Which One Changes More? A Novel Radial Visualization for State Change Comparison

TL;DR

This paper introduces Intercept Graph, a radial ring-based visualization for comparing state changes across many data items by encoding change magnitude in the intercepted length of line segments between two circular axes. An interactive inner axis radius enables filtering of large changes and magnification of near-equal differences, addressing perceptual and scalability limitations of traditional grouped bar charts and slope graphs. The authors provide mathematical proofs linking line lengths to state-change magnitude, two usage scenarios (including NBA player ranking changes), metric evaluations (line-crossing and intensity ratio) against slope graphs, and a crowdsourced user study with 50 participants showing higher accuracy and comparable time costs. They also release an open-source implementation to facilitate adoption in real-world state-change analysis tasks across domains.

Abstract

It is common to compare state changes of multiple data items and identify which data items have changed more in various applications (e.g., annual GDP growth of different countries and daily increase of new COVID-19 cases in different regions). Grouped bar charts and slope graphs can visualize both state changes and their initial and final states of multiple data items, and are thus widely used for state change comparison. But they leverage implicit bar differences or line slopes to indicate state changes, which has been proven less effective for visual comparison. Both visualizations also suffer from visual scalability issues when an increasing number of data items need to be compared. This paper fills the research gap by proposing a novel radial visualization called Intercept Graph to facilitate visual comparison of multiple state changes. It consists of inner and outer axes, and leverages the lengths of line segments intercepted by the inner axis to explicitly encode the state changes. Users can interactively adjust the inner axis to filter large changes of their interest and magnify the difference of relatively-similar state changes, enhancing its visual scalability and comparison accuracy. We extensively evaluate the Intercept Graph in comparison with baseline methods through two usage scenarios, quantitative metric evaluations, and well-designed crowdsourcing user studies with 50 participants.
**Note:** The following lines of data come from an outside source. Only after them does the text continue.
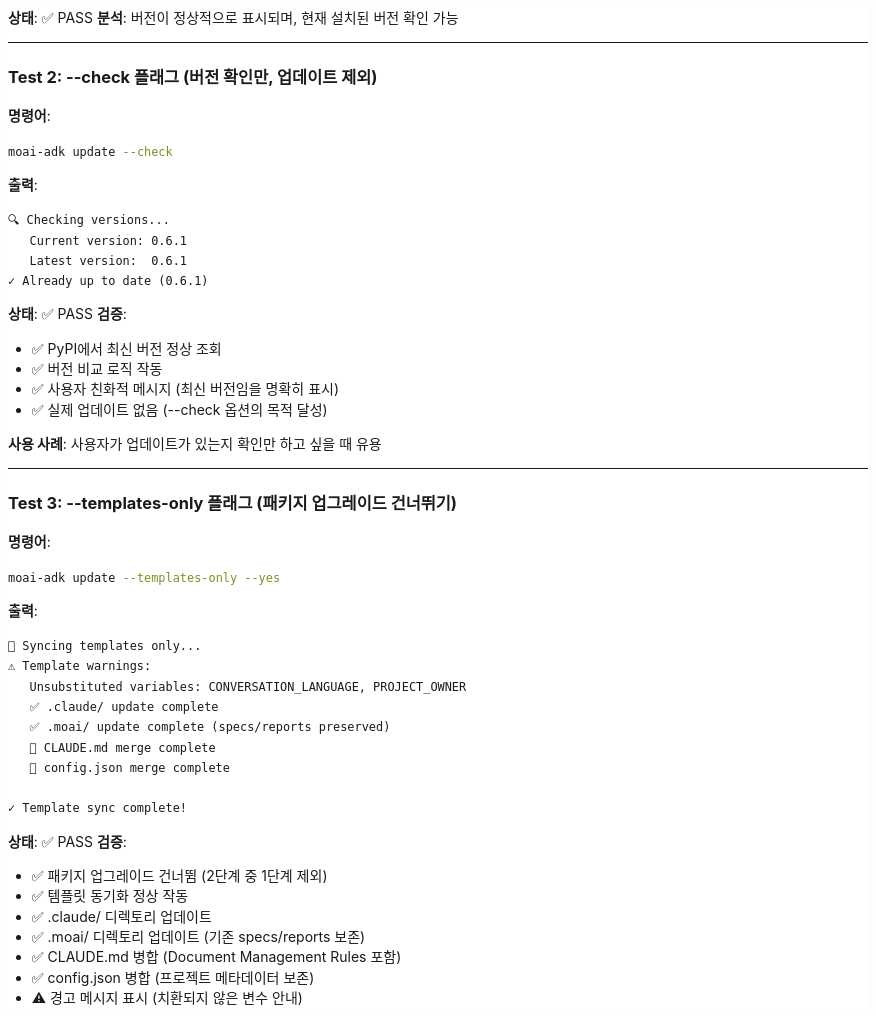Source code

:**상태**: ✅ PASS
**분석**: 버전이 정상적으로 표시되며, 현재 설치된 버전 확인 가능

---

### Test 2: --check 플래그 (버전 확인만, 업데이트 제외)

**명령어**:
```bash
moai-adk update --check
```

**출력**:
```
🔍 Checking versions...
   Current version: 0.6.1
   Latest version:  0.6.1
✓ Already up to date (0.6.1)
```

**상태**: ✅ PASS
**검증**:
- ✅ PyPI에서 최신 버전 정상 조회
- ✅ 버전 비교 로직 작동
- ✅ 사용자 친화적 메시지 (최신 버전임을 명확히 표시)
- ✅ 실제 업데이트 없음 (--check 옵션의 목적 달성)

**사용 사례**: 사용자가 업데이트가 있는지 확인만 하고 싶을 때 유용

---

### Test 3: --templates-only 플래그 (패키지 업그레이드 건너뛰기)

**명령어**:
```bash
moai-adk update --templates-only --yes
```

**출력**:
```
📄 Syncing templates only...
⚠ Template warnings:
   Unsubstituted variables: CONVERSATION_LANGUAGE, PROJECT_OWNER
   ✅ .claude/ update complete
   ✅ .moai/ update complete (specs/reports preserved)
   🔄 CLAUDE.md merge complete
   🔄 config.json merge complete

✓ Template sync complete!
```

**상태**: ✅ PASS
**검증**:
- ✅ 패키지 업그레이드 건너뜀 (2단계 중 1단계 제외)
- ✅ 템플릿 동기화 정상 작동
- ✅ .claude/ 디렉토리 업데이트
- ✅ .moai/ 디렉토리 업데이트 (기존 specs/reports 보존)
- ✅ CLAUDE.md 병합 (Document Management Rules 포함)
- ✅ config.json 병합 (프로젝트 메타데이터 보존)
- ⚠️ 경고 메시지 표시 (치환되지 않은 변수 안내)
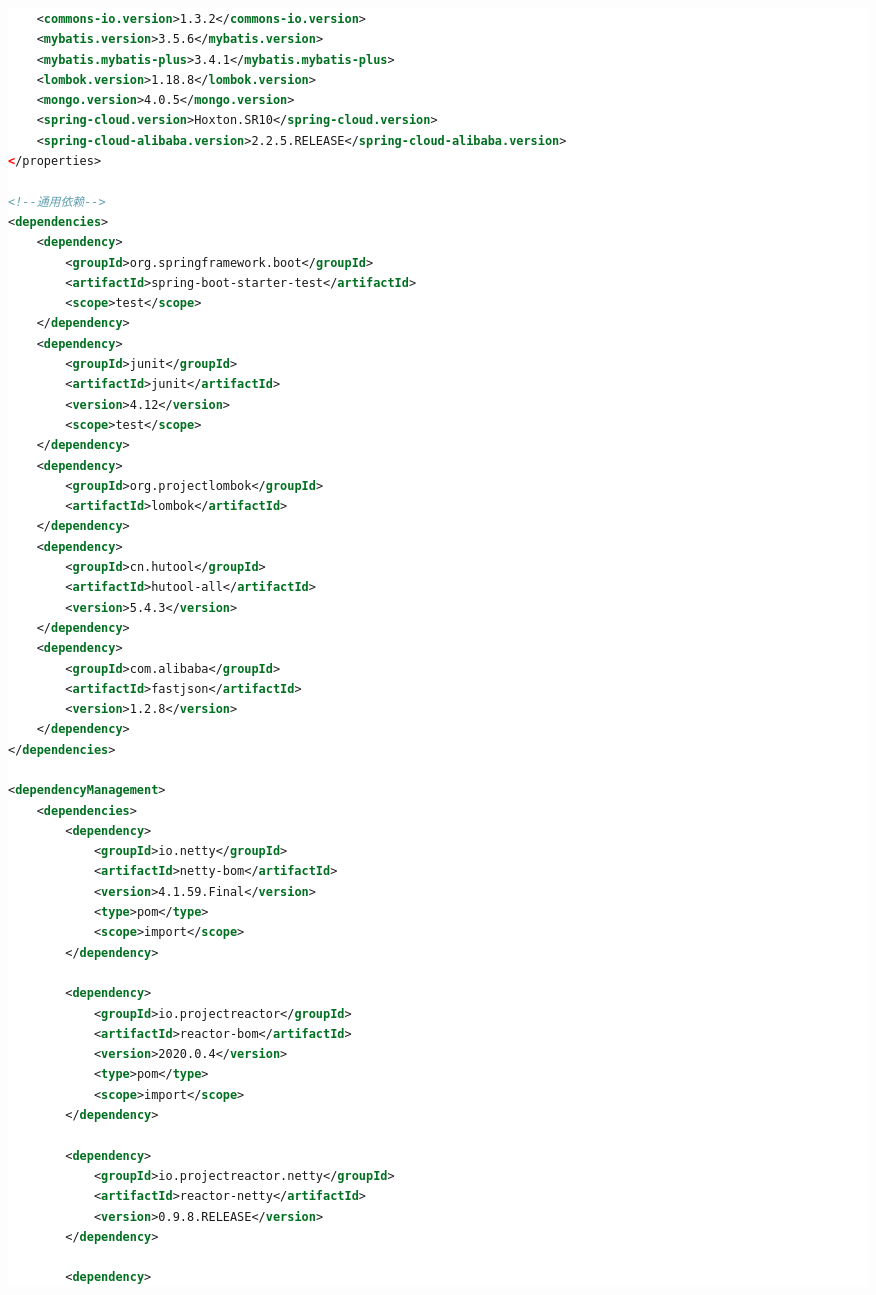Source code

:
 ```xml
    <commons-io.version>1.3.2</commons-io.version>
    <mybatis.version>3.5.6</mybatis.version>
    <mybatis.mybatis-plus>3.4.1</mybatis.mybatis-plus>
    <lombok.version>1.18.8</lombok.version>
    <mongo.version>4.0.5</mongo.version>
    <spring-cloud.version>Hoxton.SR10</spring-cloud.version>
    <spring-cloud-alibaba.version>2.2.5.RELEASE</spring-cloud-alibaba.version>
</properties>

<!--通用依赖-->
<dependencies>
    <dependency>
        <groupId>org.springframework.boot</groupId>
        <artifactId>spring-boot-starter-test</artifactId>
        <scope>test</scope>
    </dependency>
    <dependency>
        <groupId>junit</groupId>
        <artifactId>junit</artifactId>
        <version>4.12</version>
        <scope>test</scope>
    </dependency>
    <dependency>
        <groupId>org.projectlombok</groupId>
        <artifactId>lombok</artifactId>
    </dependency>
    <dependency>
        <groupId>cn.hutool</groupId>
        <artifactId>hutool-all</artifactId>
        <version>5.4.3</version>
    </dependency>
    <dependency>
        <groupId>com.alibaba</groupId>
        <artifactId>fastjson</artifactId>
        <version>1.2.8</version>
    </dependency>
</dependencies>

<dependencyManagement>
    <dependencies>
        <dependency>
            <groupId>io.netty</groupId>
            <artifactId>netty-bom</artifactId>
            <version>4.1.59.Final</version>
            <type>pom</type>
            <scope>import</scope>
        </dependency>

        <dependency>
            <groupId>io.projectreactor</groupId>
            <artifactId>reactor-bom</artifactId>
            <version>2020.0.4</version>
            <type>pom</type>
            <scope>import</scope>
        </dependency>

        <dependency>
            <groupId>io.projectreactor.netty</groupId>
            <artifactId>reactor-netty</artifactId>
            <version>0.9.8.RELEASE</version>
        </dependency>

        <dependency>
```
Our results demonstrate the usefulness and effectiveness of the Intercept Graph.

Figures (7)

• Figure 1: Two visualizations for the comparison of the approval rate of democrats and republicans across the last 12 months. (Access date: 2022-6-19). Grouped bar charts (a) and slope graphs (b) cannot support a quick and accurate comparison of the approval rate difference in target months highlighted by green annotations.
• Figure 2: Visual design of Intercept Graph. (a) (b) Design alternatives of Intercept Graph. (c) The final design of Intercept Graph, which supports the smooth filtering and accurate comparison while mitigating the visual clutter of (a) and (b).
• Figure 3: The filtering and comparison features of Intercept Graph. (a) illustrated the filtering process of Intercept Graph. The number $n$ in the left half represents the number of the filtered items for each figure. "$+\Delta$" indicates the state changes to be filtered are generally positive. (b) shows the comparison feature of Intercept Graph. The figure on the left indicates Intercept Graph that the comparison of two pairs of data items' state changes is difficult to identify. As the inner axis shrinks inward, the relationships of each pair of data items are getting more and more apparent to identify.
• Figure 4: Comparative visualizations using a basketball dataset. (a) and (c) is Intercept Graph, where (a) shows the filtering of players with top 30 rising and dropping rankings, and (c) illustrates the accurate comparison of two pairs of players with close PPG ranking differences. (b) and (d) is the slope graph and grouped bar chart respectively, both driven by the basketball dataset which includes over 300 players.
• Figure 5: Metric evaluation of line crossing on randomly-generated datasets to compare the performance of proposed Intercept Graph and the baseline approach slope graphs. The error bars are 95% confidence intervals. Wilcoxon test statistics are reported at the top left of each figure. The p-values of each experiment are much less than 0.05, indicating a significant improvement in line crossing over the slope graphs.